We are already certified by ISO 27001 and we are going to be Certified with ISO 22301 (according yours tools). On this period we are under implementation of a system upgrade on our servers to Windows Server 2016 with new machines (firewalls, switches, servers, backup tape drives etc) on our premises (our internal computer room).
1 - Please help me with the documents that I have to complete ( change control, inventory, backup policy,… what else?)
Answer: For a change, common documents and records you should consider to develop are:
- change plan: so you can have a general overview of all actions required for the change
- risk assessment and treatment plan: so you can map all unacceptable risks and the measures you need to implement to minimize risks during the change
- backup plan: so you can ensure no information is lost during the change process
- Validation plan: so you can verify if all changes are achieved
- roll back plan: so you can return to previous state if the change does not work
- equipment and system configuration parameters and installation instructions: so you can know exactly what to do to install and configure assets properly
- inventory of assets: so you can keep control of all assets in your environment
For other documents, you should consider the results of your risk assessment.

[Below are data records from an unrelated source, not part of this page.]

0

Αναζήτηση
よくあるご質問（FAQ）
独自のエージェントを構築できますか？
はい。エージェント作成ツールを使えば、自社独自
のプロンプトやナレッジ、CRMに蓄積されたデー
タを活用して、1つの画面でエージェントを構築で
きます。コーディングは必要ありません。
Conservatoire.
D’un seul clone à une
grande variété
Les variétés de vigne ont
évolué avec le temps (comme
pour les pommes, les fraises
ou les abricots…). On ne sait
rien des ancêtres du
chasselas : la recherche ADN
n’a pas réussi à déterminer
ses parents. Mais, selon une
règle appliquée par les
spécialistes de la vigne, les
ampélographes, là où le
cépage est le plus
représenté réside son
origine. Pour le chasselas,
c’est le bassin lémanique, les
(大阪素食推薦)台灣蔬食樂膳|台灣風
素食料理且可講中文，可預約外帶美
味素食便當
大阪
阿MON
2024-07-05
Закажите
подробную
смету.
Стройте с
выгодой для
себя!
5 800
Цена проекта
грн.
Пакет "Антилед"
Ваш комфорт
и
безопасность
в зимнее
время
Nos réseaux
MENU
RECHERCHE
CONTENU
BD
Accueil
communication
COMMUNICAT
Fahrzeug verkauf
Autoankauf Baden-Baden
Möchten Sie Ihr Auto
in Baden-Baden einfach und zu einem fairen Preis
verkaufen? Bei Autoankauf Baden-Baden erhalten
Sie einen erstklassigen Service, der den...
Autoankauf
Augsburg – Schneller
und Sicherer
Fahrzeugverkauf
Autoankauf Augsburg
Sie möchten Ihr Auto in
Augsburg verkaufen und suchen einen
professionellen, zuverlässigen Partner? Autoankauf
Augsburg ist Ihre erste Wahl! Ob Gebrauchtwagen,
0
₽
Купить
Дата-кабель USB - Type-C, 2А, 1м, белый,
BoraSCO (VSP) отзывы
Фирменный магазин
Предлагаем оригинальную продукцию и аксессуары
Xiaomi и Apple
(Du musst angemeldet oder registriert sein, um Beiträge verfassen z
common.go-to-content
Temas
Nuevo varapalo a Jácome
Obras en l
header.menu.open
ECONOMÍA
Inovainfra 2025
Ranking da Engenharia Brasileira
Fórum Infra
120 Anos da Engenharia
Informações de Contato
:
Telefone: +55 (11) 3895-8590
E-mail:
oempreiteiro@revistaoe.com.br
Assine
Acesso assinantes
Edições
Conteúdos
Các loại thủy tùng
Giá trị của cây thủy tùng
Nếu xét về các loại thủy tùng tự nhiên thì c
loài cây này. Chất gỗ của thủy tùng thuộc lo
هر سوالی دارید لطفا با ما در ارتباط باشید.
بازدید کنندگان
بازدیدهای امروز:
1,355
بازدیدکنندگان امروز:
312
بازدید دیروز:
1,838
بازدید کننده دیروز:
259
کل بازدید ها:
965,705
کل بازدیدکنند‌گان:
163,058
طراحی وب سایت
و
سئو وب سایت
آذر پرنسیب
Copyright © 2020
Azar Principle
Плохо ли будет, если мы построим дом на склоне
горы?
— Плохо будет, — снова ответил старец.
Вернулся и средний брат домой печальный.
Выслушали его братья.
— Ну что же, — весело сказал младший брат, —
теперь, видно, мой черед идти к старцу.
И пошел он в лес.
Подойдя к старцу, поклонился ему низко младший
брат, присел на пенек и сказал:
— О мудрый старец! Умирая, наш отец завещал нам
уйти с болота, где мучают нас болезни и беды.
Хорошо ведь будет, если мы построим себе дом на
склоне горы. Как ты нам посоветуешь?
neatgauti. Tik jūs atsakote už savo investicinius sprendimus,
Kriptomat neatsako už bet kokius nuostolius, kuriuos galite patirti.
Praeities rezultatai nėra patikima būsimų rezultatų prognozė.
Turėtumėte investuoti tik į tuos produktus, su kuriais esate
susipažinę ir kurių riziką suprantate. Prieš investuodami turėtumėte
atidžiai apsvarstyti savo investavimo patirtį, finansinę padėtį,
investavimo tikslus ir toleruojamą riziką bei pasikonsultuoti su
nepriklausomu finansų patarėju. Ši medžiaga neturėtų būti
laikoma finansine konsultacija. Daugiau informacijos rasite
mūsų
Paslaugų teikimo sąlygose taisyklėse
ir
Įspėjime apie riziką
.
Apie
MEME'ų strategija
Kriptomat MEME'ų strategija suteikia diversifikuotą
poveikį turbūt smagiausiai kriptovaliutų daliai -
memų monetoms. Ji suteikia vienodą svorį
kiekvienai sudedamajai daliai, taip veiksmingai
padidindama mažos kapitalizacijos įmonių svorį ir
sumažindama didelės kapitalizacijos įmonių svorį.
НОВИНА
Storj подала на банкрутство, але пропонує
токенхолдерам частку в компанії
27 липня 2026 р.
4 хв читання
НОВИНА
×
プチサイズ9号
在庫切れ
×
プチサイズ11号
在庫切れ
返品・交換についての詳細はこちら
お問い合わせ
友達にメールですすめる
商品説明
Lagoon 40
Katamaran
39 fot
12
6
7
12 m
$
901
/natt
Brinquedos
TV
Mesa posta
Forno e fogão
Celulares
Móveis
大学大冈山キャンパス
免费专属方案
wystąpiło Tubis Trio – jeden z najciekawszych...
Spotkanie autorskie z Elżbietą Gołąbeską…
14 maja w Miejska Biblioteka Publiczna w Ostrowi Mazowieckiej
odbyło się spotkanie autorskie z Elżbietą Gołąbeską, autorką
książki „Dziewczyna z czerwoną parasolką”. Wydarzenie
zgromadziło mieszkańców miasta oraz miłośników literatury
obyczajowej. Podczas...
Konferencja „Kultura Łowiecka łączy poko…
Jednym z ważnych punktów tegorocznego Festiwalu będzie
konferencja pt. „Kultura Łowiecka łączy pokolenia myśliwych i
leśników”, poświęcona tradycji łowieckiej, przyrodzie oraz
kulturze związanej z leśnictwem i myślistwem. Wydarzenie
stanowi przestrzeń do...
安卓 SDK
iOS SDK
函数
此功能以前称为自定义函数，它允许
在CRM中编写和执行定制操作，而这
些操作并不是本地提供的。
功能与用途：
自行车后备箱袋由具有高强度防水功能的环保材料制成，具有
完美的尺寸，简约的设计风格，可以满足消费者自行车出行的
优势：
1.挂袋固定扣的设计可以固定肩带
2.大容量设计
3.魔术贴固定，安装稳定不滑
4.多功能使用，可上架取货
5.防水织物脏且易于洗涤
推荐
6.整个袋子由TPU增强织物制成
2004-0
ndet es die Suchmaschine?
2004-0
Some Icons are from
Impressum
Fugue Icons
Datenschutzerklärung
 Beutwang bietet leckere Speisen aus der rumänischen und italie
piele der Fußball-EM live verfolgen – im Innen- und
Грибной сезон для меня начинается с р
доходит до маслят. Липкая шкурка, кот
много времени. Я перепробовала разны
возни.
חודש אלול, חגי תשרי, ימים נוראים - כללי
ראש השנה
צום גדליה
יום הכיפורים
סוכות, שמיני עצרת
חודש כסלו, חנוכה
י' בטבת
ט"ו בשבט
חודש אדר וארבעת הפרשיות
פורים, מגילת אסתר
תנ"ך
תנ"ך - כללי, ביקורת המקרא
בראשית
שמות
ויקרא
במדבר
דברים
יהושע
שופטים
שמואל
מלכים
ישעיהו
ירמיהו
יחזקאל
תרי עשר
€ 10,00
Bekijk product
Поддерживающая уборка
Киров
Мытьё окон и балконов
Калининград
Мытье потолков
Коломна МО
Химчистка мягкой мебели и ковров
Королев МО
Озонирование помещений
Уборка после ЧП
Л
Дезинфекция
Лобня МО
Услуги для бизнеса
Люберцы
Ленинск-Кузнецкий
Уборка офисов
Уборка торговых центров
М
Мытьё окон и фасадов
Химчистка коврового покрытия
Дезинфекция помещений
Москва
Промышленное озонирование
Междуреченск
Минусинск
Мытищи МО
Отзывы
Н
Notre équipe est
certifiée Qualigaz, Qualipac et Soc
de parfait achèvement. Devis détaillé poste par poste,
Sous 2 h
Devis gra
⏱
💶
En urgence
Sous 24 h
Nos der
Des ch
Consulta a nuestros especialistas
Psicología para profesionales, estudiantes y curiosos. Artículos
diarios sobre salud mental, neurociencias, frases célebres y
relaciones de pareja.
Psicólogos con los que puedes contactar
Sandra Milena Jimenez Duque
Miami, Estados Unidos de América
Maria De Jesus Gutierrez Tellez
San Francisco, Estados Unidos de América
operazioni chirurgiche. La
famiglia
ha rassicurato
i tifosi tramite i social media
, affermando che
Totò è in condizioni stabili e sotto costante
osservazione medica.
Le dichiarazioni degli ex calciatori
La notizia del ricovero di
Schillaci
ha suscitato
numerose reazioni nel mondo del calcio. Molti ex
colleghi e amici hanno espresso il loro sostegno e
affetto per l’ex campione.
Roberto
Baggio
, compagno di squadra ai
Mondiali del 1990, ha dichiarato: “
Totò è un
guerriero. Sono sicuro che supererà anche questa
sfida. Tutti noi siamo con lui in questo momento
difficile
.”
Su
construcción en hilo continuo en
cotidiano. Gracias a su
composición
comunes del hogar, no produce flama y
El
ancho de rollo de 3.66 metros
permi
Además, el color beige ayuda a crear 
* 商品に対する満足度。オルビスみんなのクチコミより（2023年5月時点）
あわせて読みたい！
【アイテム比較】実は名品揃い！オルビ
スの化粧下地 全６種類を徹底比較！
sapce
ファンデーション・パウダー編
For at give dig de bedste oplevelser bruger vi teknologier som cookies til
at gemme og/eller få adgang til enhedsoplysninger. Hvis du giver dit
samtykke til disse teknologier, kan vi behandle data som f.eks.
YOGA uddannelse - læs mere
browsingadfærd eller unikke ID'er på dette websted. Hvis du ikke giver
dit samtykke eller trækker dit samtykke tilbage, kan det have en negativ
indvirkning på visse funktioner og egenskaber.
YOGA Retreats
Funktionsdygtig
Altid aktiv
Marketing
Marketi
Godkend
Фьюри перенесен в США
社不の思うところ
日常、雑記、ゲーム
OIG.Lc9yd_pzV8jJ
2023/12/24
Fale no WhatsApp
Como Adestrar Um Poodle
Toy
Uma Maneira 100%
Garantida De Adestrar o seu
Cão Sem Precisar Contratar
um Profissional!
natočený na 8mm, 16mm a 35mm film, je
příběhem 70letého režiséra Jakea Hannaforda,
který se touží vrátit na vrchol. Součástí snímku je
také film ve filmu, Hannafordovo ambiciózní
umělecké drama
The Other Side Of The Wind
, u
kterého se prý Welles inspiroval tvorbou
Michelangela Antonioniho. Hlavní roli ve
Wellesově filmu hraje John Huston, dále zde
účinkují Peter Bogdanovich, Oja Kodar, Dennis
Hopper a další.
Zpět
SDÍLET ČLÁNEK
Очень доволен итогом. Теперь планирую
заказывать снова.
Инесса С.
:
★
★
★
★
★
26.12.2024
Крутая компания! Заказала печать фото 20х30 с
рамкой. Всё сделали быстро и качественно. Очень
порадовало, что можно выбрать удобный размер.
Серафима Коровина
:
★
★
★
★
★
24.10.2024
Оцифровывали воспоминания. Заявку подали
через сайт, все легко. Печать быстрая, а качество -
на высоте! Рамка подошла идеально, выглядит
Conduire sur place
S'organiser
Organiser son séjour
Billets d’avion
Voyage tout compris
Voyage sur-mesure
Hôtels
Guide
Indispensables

Considering business continuity, you also must consider performing a business impact analysis, so you can identify tolerable availabilities that can help you plan you change activities.
2 - I do have to run Risk Assessment Treatment?
Answer: Yes, you have to perform a risk assessment and treatment to help you identify the main risks related to this change and plan controls to reduce risks to acceptable levels.
3 - I do have to call the inspector of ISO27701 to check me? If yes, what is the perfect time to do it? After the completion of this project?
Answer: No. To perform the change there is no need to call an ISO 27001 auditor, but you should at least communicate your certification body about that, because depending on size of this change regarding your ISMS scope some modifications on your next audit of your certification cycle may have to be done.
4 - Finally, what else I do have to do?
Answer: after the change you have to perform a new risk assessment to update you risks scenario and ensure this change is considered in the next management review so its results can be evaluated.